Faço parte de uma minoria de profissionais da psicologia que defende a internação involuntária de dependentes químicos, não como regra, mas como exceção, especialmente em casos emblemáticos como este acima citado. Mesmo que isto contrarie discursos românticos e “politicamente corretos” de muitos profissionais da saúde, que certamente não testemunham a realidade das incontáveis famílias que convivem nos seus lares com a dura realidade desta doença, a dependência química.
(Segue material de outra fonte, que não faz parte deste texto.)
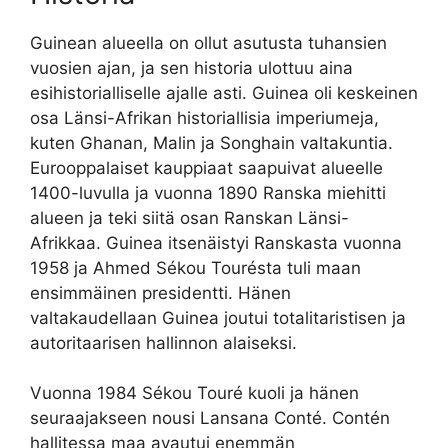
Guinean alueella on ollut asutusta tuhansien
vuosien ajan, ja sen historia ulottuu aina
esihistorialliselle ajalle asti. Guinea oli keskeinen
osa Länsi-Afrikan historiallisia imperiumeja,
kuten Ghanan, Malin ja Songhain valtakuntia.
Eurooppalaiset kauppiaat saapuivat alueelle
1400-luvulla ja vuonna 1890 Ranska miehitti
alueen ja teki siitä osan Ranskan Länsi-
Afrikkaa. Guinea itsenäistyi Ranskasta vuonna
1958 ja Ahmed Sékou Tourésta tuli maan
ensimmäinen presidentti. Hänen
valtakaudellaan Guinea joutui totalitaristisen ja
autoritaarisen hallinnon alaiseksi.
Vuonna 1984 Sékou Touré kuoli ja hänen
seuraajakseen nousi Lansana Conté. Contén
hallitessa maa avautui enemmän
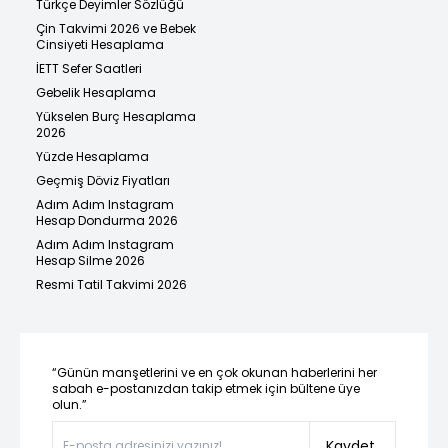
Türkçe Deyimler Sözlüğü
Çin Takvimi 2026 ve Bebek
Cinsiyeti Hesaplama
İETT Sefer Saatleri
Gebelik Hesaplama
Yükselen Burç Hesaplama
2026
Yüzde Hesaplama
Geçmiş Döviz Fiyatları
Adım Adım Instagram
Hesap Dondurma 2026
Adım Adım Instagram
Hesap Silme 2026
Resmi Tatil Takvimi 2026
“Günün manşetlerini ve en çok okunan haberlerini her
sabah e-postanızdan takip etmek için bültene üye
olun.”
Kaydet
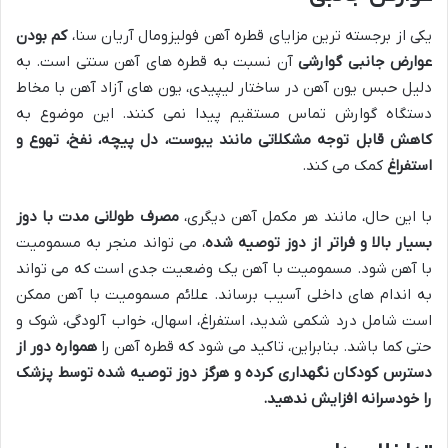
یکی از برجسته ترین مزایای قطره آهن فولیزومال آریان سنا،
کم بودن
عوارض جانبی گوارشی
آن نسبت به قطره های آهن سنتی است. به
دلیل حبس یون آهن در ساختار لیپیدی، یون های آزاد آهن با مخاط
دستگاه گوارش تماس مستقیم پیدا نمی کنند. این موضوع به
کاهش قابل توجه مشکلاتی مانند یبوست، دل پیچه، نفخ، تهوع و
استفراغ
کمک می کند.
با این حال، مانند هر مکمل آهن دیگری،
مصرف طولانی مدت با دوز
بسیار بالا و فراتر از دوز توصیه شده
، می تواند منجر به مسمومیت
با آهن شود. مسمومیت با آهن یک وضعیت جدی است که می تواند
به اندام های داخلی آسیب برساند. علائم مسمومیت با آهن ممکن
است شامل درد شکمی شدید، استفراغ، اسهال، خواب آلودگی، شوک و
حتی کما باشد. بنابراین، تاکید می شود که قطره آهن را
همواره دور از
دسترس کودکان نگهداری کرده و هرگز دوز توصیه شده توسط پزشک
را خودسرانه افزایش ندهید.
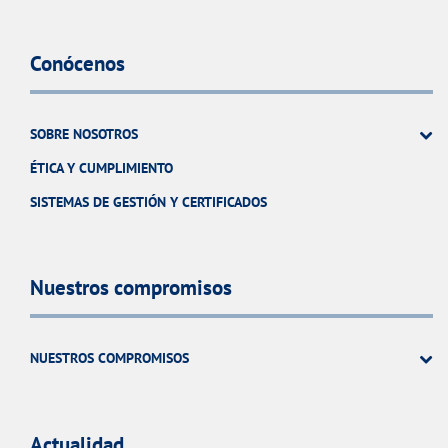
Conócenos
SOBRE NOSOTROS
ÉTICA Y CUMPLIMIENTO
SISTEMAS DE GESTIÓN Y CERTIFICADOS
Nuestros compromisos
NUESTROS COMPROMISOS
Actualidad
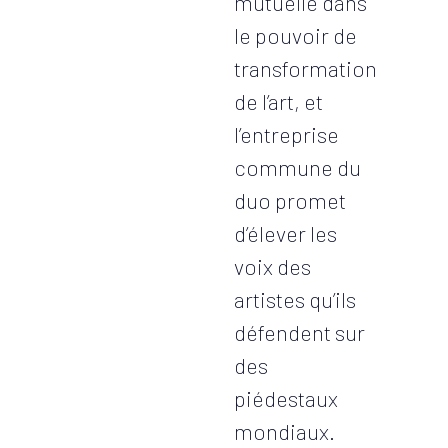
mutuelle dans
le pouvoir de
transformation
de l’art, et
l’entreprise
commune du
duo promet
d’élever les
voix des
artistes qu’ils
défendent sur
des
piédestaux
mondiaux.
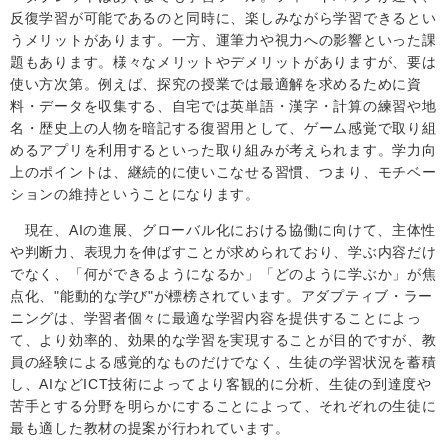
反復学習が可能であるのと同時に、楽しみながら学習できるとい
うメリットがあります。一方、運筆力や視力への影響といった課
題もあります。様々なメリットやデメリットがありますが、要は
使い方次第。例えば、探究の授業では最適解を求めるために資
料・データを収集する、自宅では英単語・漢字・計算の練習や地
名・歴史上の人物を暗記する復習用として、ゲーム感覚で取り組
めるアプリを利用するといった取り組みが考えられます。学力向
上のポイントは、継続的に使いこなせる習慣、つまり、モチベー
ションの維持ということになります。
現在、
AI
の進展、グローバル化における協働に向けて、主体性
や判断力、表現力を伸ばすことが求められており、学ぶ内容だけ
でなく、「何ができるようになるか」「どのように学ぶか」が焦
点化、"能動的な学び"が標榜されています。アダプティブ・ラー
ニングは、学習者個々に最適な学習内容を提供することによっ
て、より効率的、効果的な学習を実現することが目的ですが、教
員の経験による感覚的なものだけでなく、生徒の学習状況を蓄積
し、
AI
など
ICT
技術によってより客観的に分析、生徒の到達度や
苦手とする分野を明らかにすることによって、それぞれの生徒に
最も適した教材の提案が行われています。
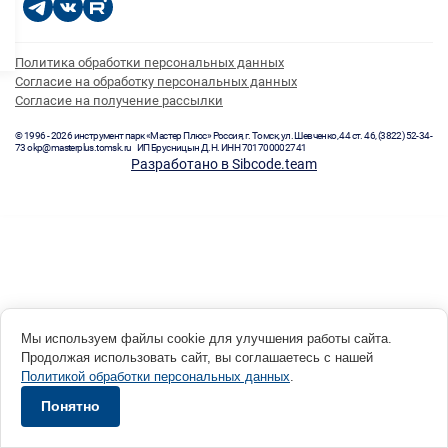
Политика обработки персональных данных
Согласие на обработку персональных данных
Согласие на получение рассылки
© 1996 - 2026 инструмент парк «Мастер Плюс» Россия, г. Томск, ул. Шевченко, 44 ст. 46, (3822) 52-34-
73 okp@masterplus.tomsk.ru ИП Брусницын Д.Н. ИНН 701700002741
Разработано в Sibcode.team
Мы используем файлы cookie для улучшения работы сайта.
Продолжая использовать сайт, вы соглашаетесь с нашей
Политикой обработки персональных данных
.
Понятно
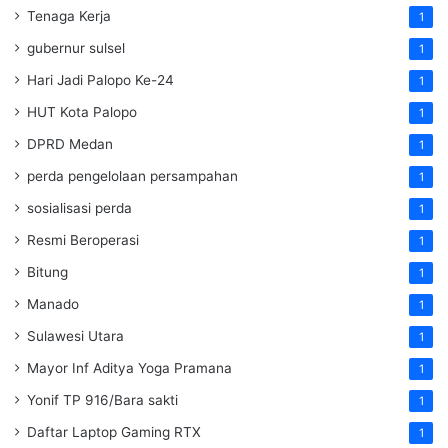
Tenaga Kerja
1
gubernur sulsel
1
Hari Jadi Palopo Ke-24
1
HUT Kota Palopo
1
DPRD Medan
1
perda pengelolaan persampahan
1
sosialisasi perda
1
Resmi Beroperasi
1
Bitung
1
Manado
1
Sulawesi Utara
1
Mayor Inf Aditya Yoga Pramana
1
Yonif TP 916/Bara sakti
1
Daftar Laptop Gaming RTX
1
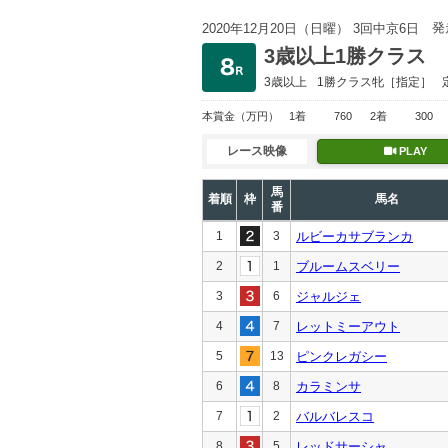
発
2020年12月20日（日曜） 3回中京6日
3歳以上1勝クラス
3歳以上
1勝クラス
牝［指定］
本賞金
（万円）
1着
760
2着
300
レース映像
PLAY
馬
着順
枠
馬名
番
1
3
ルビーカサブランカ
2
1
ブルームスベリー
3
6
ジャルジェ
4
7
レットミーアウト
5
13
ピンクレガシー
6
8
カラミンサ
7
2
バルバレスコ
8
5
レッドサーシャ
Costumo dizer que o maior problema que a sociedade contemporânea enfrenta em relação ao uso indevido de drogas não é o grande número de usuários, dependentes ou traficantes destas substâncias, mas sim a multidão de omissos que existe em relação a esta causa, pois geralmente só agimos quando o problema já está instalado na nossa casa ou família.
Assim sendo, ao continuarmos com esta letargia e omissão generalizada, em que cada um só luta por suas causas individuais, estaremos inevitavelmente caminhando a passos largos na direção de catástrofes coletivas e talvez irreversíveis.